Do whatever you can to retain them, besides overpaying, which would demotivate the rest of the team. Help them grow in the company. But also have a Plan B for when they eventually move on.

#5 Encourage Shared Ideas and Collaborating

Teams become more than the sum of individual potential when they pool knowledge and experience. Implement quick, end-of-week meetings over coffee, where your sales team can come together and share recent experiences.

There is little point in teaming salespeople if you can’t harness all this potential. Informal meetings without pressure are great for bonding members otherwise ‘out in the field’.

The power of one, if fearless and focused, is formidable, but the power of many working together is better.

Gloria Macapagal Arroyo - President of the Philippines from 2001 until 2010

# 6 – Hold Your Sales Team Accountable for Results

A healthy sales team flourishes on positive feedback. Acknowledge their contribution to company success, and be generous with praise. However, hold them accountable when turnover is down. That is, after all, part of their job.

We flourish and grow when others notice us and recognise the contribution we make. However, we should not praise for the sake of it. This diminishes the value of the reward.

# 7 Invest in Your Sales Team and Grow

Our sales team arrives from who knows where, and in time they are bound to move on to new horizons. The best we can do is hold on to the good ones as long as possible and maximise the benefits of having them on the team. But life, however, is a two-way street.
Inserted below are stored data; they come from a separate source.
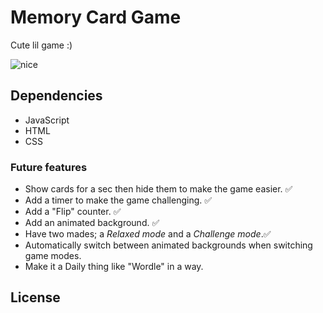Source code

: # Memory Card Game

Cute lil game :)

![nice](https://github.com/AshrafZohdi/Memory-Card-Game/assets/57726472/c1c1a2ae-29f5-43f5-8d08-b65c41901edf)

## Dependencies

- JavaScript
- HTML
- CSS

### Future features

- Show cards for a sec then hide them to make the game easier. ✅
- Add a timer to make the game challenging. ✅
- Add a "Flip" counter. ✅
- Add an animated background. ✅
- Have two mades; a _Relaxed mode_ and a _Challenge mode_.✅
- Automatically switch between animated backgrounds when switching game modes.
- Make it a Daily thing like "Wordle" in a way.

## License
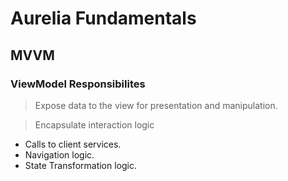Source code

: 
# Aurelia Fundamentals
## MVVM
### ViewModel Responsibilites
> Expose data to the view for presentation and manipulation.

> Encapsulate interaction logic
- Calls to client services.
- Navigation logic.
- State Transformation logic.

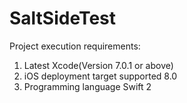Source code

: # SaltSideTest

Project execution requirements: <br />
1. Latest Xcode(Version 7.0.1 or above) <br />
2. iOS deployment target supported 8.0 <br />
3. Programming language Swift 2 <br />
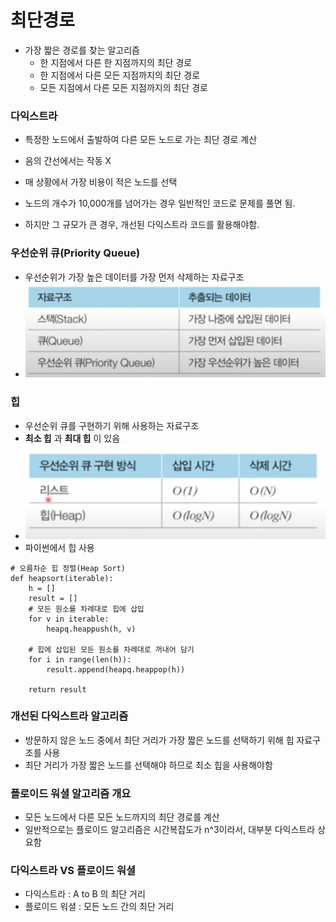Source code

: # 최단경로 
* 가장 짧은 경로를 찾는 알고리즘
  * 한 지점에서 다른 한 지점까지의 최단 경로
  * 한 지점에서 다른 모든 지점까지의 최단 경로
  * 모든 지점에서 다른 모든 지점까지의 최단 경로

### 다익스트라
* 특정한 노드에서 출발하여 다른 모든 노드로 가는 최단 경로 계산
* 음의 간선에서는 작동 X
* 매 상황에서 가장 비용이 적은 노드를 선택

* 노드의 개수가 10,000개를 넘어가는 경우 일반적인 코드로 문제를 풀면 됨.
* 하지만 그 규모가 큰 경우, 개선된 다익스트라 코드를 활용해야함.

### 우선순위 큐(Priority Queue)
* 우선순위가 가장 높은 데이터를 가장 먼저 삭제하는 자료구조
* ![우선순위 큐](pri.png)

### 힙
* 우선순위 큐를 구현하기 위해 사용하는 자료구조
* **최소 힙** 과 **최대 힙** 이 있음
* ![HEAP](heap.png)
* 파이썬에서 힙 사용
<pre><code># 오름차순 힙 정렬(Heap Sort)
def heapsort(iterable):
    h = []
    result = []
    # 모든 원소를 차례대로 힙에 삽입
    for v in iterable:
        heapq.heappush(h, v)

    # 힙에 삽입된 모든 원소를 차례대로 꺼내어 담기
    for i in range(len(h)):
        result.append(heapq.heappop(h))

    return result
</code></pre>


### 개선된 다익스트라 알고리즘
* 방문하지 않은 노드 중에서 최단 거리가 가장 짧은 노드를 선택하기 위해 힙 자료구조를 사용
* 최단 거리가 가장 짧은 노드를 선택해야 하므로 최소 힙을 사용해야함

### 플로이드 워셜 알고리즘 개요
* 모든 노드에서 다른 모든 노드까지의 최단 경로를 계산
* 일반적으로는 플로이드 알고리즘은 시간복잡도가 n^3이라서, 대부분 다익스트라 상요함

### 다익스트라 VS 플로이드 워셜 
* 다익스트라 : A to B 의 최단 거리
* 플로이드 워셜 : 모든 노드 간의 최단 거리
We achieve those two goals by developing as much of their potential as possible. This goes further than paying for training. We must invest time mentoring them for their success.

Final words

Being a manager or business owner is acting as custodian for a company, its employees, and their customers. All four are in a symbiotic relationship where one should benefit all. If we look after our salespeople, they look out for their customers, and everybody wins. That surely should be the culture of every successful company!

Great things in business are never done by one person. They're done by a team of people.

Steve Jobs - Chairman, chief executive officer, and co-founder of Apple Inc.